See Stein v. United States, 62 F. Supp. 568, 104 Ct.Cl. 446, 455.
In considering the particular facts of the instant case, the important question is whether all of the facts flowing from the February 1950 agreement are relevant, or whether the June 1, 1950 redemption and payment is the only relevant fact. If the June 1 transaction alone is regarded, equivalence is obvious. The corporation has distributed $80,000 of accumulated earnings to its shareholders, pro rata. It has reduced the number of its shares from 2,400 to 1,600, but the Bains trust still owns one-half of the shares, the Godfrey trust one-fourth, and Barger one-fourth. The resemblance to the distribution of a dividend is quite perfect.

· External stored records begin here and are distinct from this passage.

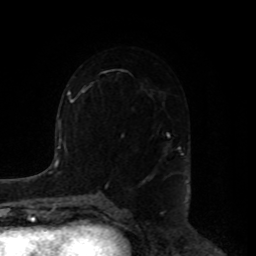
Breast MRI, one axial slice; position 51 of 80 along the scan axis; cropped to one breast; dynamic contrast-enhanced series, time point 2 of 8 at this slice position (early post-contrast); 1.5 T; TE 4.2 ms, TR 7 ms; 2 mm slice thickness; 256 × 256 image matrix, field of view 180 × 180 mm. Female patient.
Structures marked on this image (semi-automatically segmented with operator editing):
- enhancing-tissue mask used for the functional tumour volume (all voxels passing the contrast-enhancement thresholds inside the analysis volume; usually the tumour): bounding box (x1, y1, x2, y2) in pixels: (153, 132, 183, 175)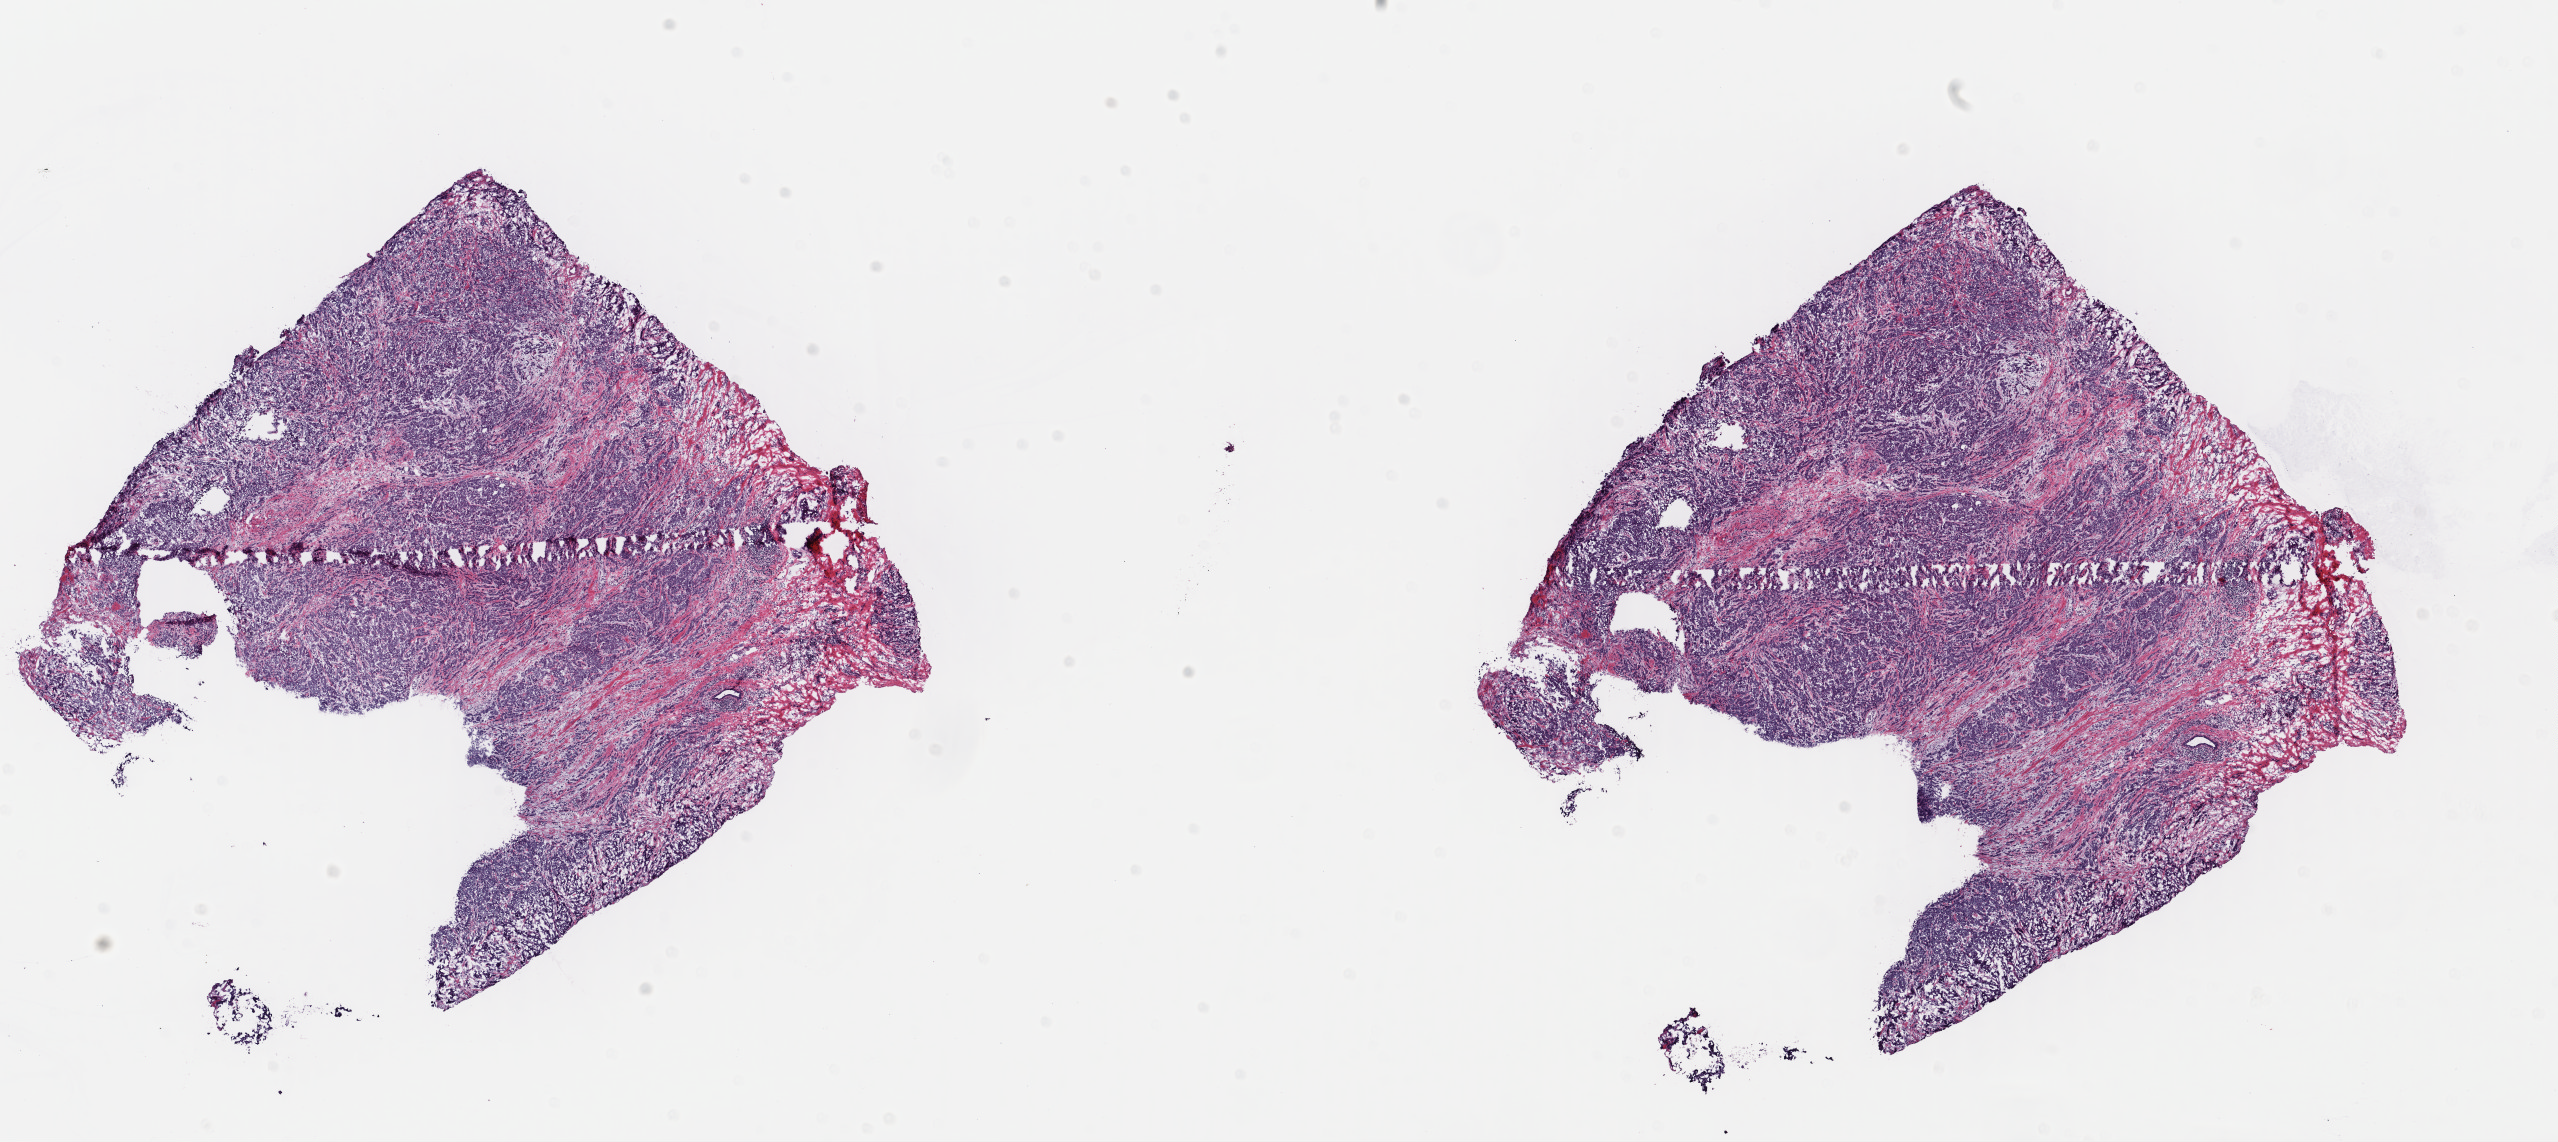
Digitized H&E tissue section (whole slide), a low-resolution overview of the entire scanned area, about 20.1 x 9.0 mm, frozen section from the top of the tissue portion, primary tumour sample from the breast. Female, age 61 years at initial diagnosis. Slide review estimates, as recorded: tumour cells 100%, tumour nuclei 90%, normal cells 0%, stromal cells 0%, necrosis 0%. Infiltration values recorded for this section: lymphocyte infiltration 0%, monocyte infiltration 0%, neutrophil infiltration 0%.
• diagnosis: Infiltrating duct carcinoma, NOS
• lymph nodes positive (case pathology): 5 of 8 examined
• AJCC pathologic stage: IIIA (7th edition)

If, however, we look at the three steps which were agreed to in February 1950, of which the June 1 redemption was step No. (1), which step, we may assume, would not have been permitted by the Godfrey and Barger interests except for the Bains agreement to the other two steps, the resemblance to the distribution of a dividend disappears.

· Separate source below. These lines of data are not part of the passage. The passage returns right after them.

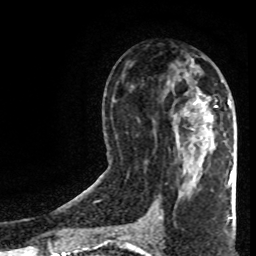
Breast MRI (dynamic contrast-enhanced), one axial slice; slice 42 of 80 in the series (ordered by position); cropped to one breast; dynamic contrast-enhanced series, time point 2 of 8 at this slice position (early post-contrast); 1.5 T; TE 4.2 ms, TR 7 ms; 256 × 256 image matrix. Female patient.
Annotated regions visible in this slice (semi-automatic segmentation, software-assisted and operator-edited):
- enhancing-tissue mask used for the functional tumour volume (all voxels passing the contrast-enhancement thresholds inside the analysis volume; usually the tumour): bounding box <202,101,231,127> (left, top, right, bottom; pixels)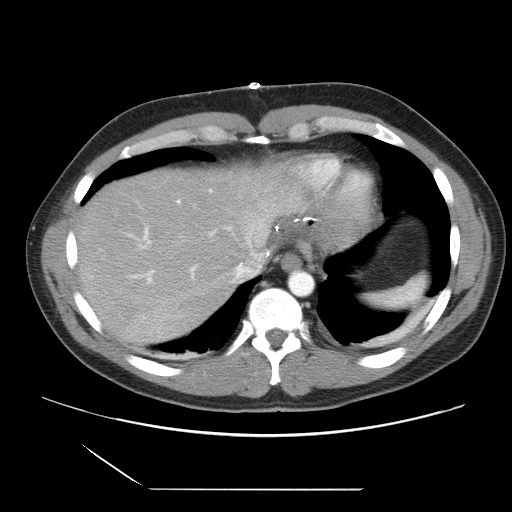
Contrast-enhanced abdominal CT, one axial slice. Position 27 of 39 along the scan axis. 120 kVp. Intravenous contrast given. Soft-tissue window (W 400 / L 40 HU). 5 mm slice thickness. 512 × 512 image matrix, field of view 395 × 395 mm. Case-level facts recorded for this patient, not image findings: patient: female, age 40 years at operation; diagnosis: colorectal cancer liver metastases, imaged before liver resection; multiple liver metastases: yes; largest metastasis: 1.3 cm; disease in both lobes: no.
Structures marked on this image (outlined manually by an expert reader):
- hepatic veins: box from (x=163, y=253) to (x=258, y=308) px
- liver: (x=75, y=164)–(x=307, y=347)
- planned liver remnant (the part of the liver to remain after resection): (x=126, y=165)–(x=308, y=259)
- portal vein (with intrahepatic branches): (x=126, y=199)–(x=196, y=285)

When the June 1 redemption occurred, it was certain, according to the agreement of the parties, that the Bains trust, instead of retaining one-half the stock and a negative controlling interest in the corporation, would shortly own one-fourth of the stock and be a minority stockholder. And it was equally agreed that, in due course, the Bains trust would have no interest whatever in the corporation; would be as completely eliminated as if it had sold its stock to an outsider. The controlling interest would be in the Godfrey trust and the Godfrey individuals; the Godfrey sons would have the management of the corporation.

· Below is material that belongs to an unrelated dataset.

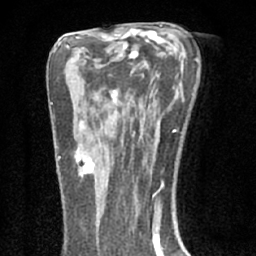
Breast MRI (dynamic contrast-enhanced), one axial slice. Slice 39 of 66 in the series (ordered by position). Cropped to one breast. Dynamic contrast-enhanced series, time point 2 of 7 at this slice position (early post-contrast). 1.5 T. TE 3.1 ms, TR 6.4 ms. 2.4 mm slice thickness. 256 × 256 image matrix, field of view 130 × 130 mm. Female patient.
Annotated regions visible in this slice (semi-automatically segmented with operator editing):
- enhancing-tissue mask used for the functional tumour volume (all voxels passing the contrast-enhancement thresholds inside the analysis volume; usually the tumour): bounding box (x1, y1, x2, y2) in pixels: (74, 137, 95, 176)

If then, we look at the June 1 redemption as a part of an agreed series of steps, which steps were carried through as planned, with one minor variance, the redemption no longer looks like a peaceful process of getting accumulated earnings into the hands of the stockholders on a pro rata basis. It looks, rather, like the beginning of a revolution in the affairs and status of the corporation, which when the revolution is complete, will mean that the corporation has largely new owners and entirely new management.
In the case of Smith v. United States, 130 F. Supp. 586, 131 Ct.Cl. 748, this court held, in a case somewhat comparable to the instant one, that the distribution there in question was not equivalent to a taxable dividend. In Atlantic City Electric Co. v. United States, 161 F. Supp. 811, 142 Ct.Cl. 519, and Idaho Power Co. v. United States, 161 F. Supp. 807, 142 Ct.Cl. 534, we held, under another statute raising a similar problem, that the distributions there involved were not equivalent to dividends. In the instant case we conclude that, considering the transaction as a whole, there is not the equivalence at which section 115(g) is directed. Section 115(c) accords capital gains treatment to amounts distributed in partial liquidation, and section 115(g) is in the nature of an exception to the generalization. We see no reason why the exception should be given an expansive interpretation, resulting in the finding of equivalence where it is not fairly apparent.
The plaintiffs are entitled to recover, with interest as provided by law, and judgment will be entered to that effect. The amount of recovery will be determined pursuant to Rule 38(c), 28 U.S.C.A.
It is so ordered.
JONES, Chief Judge, and DURFEE, LARAMORE and WHITAKER, Judges, concur.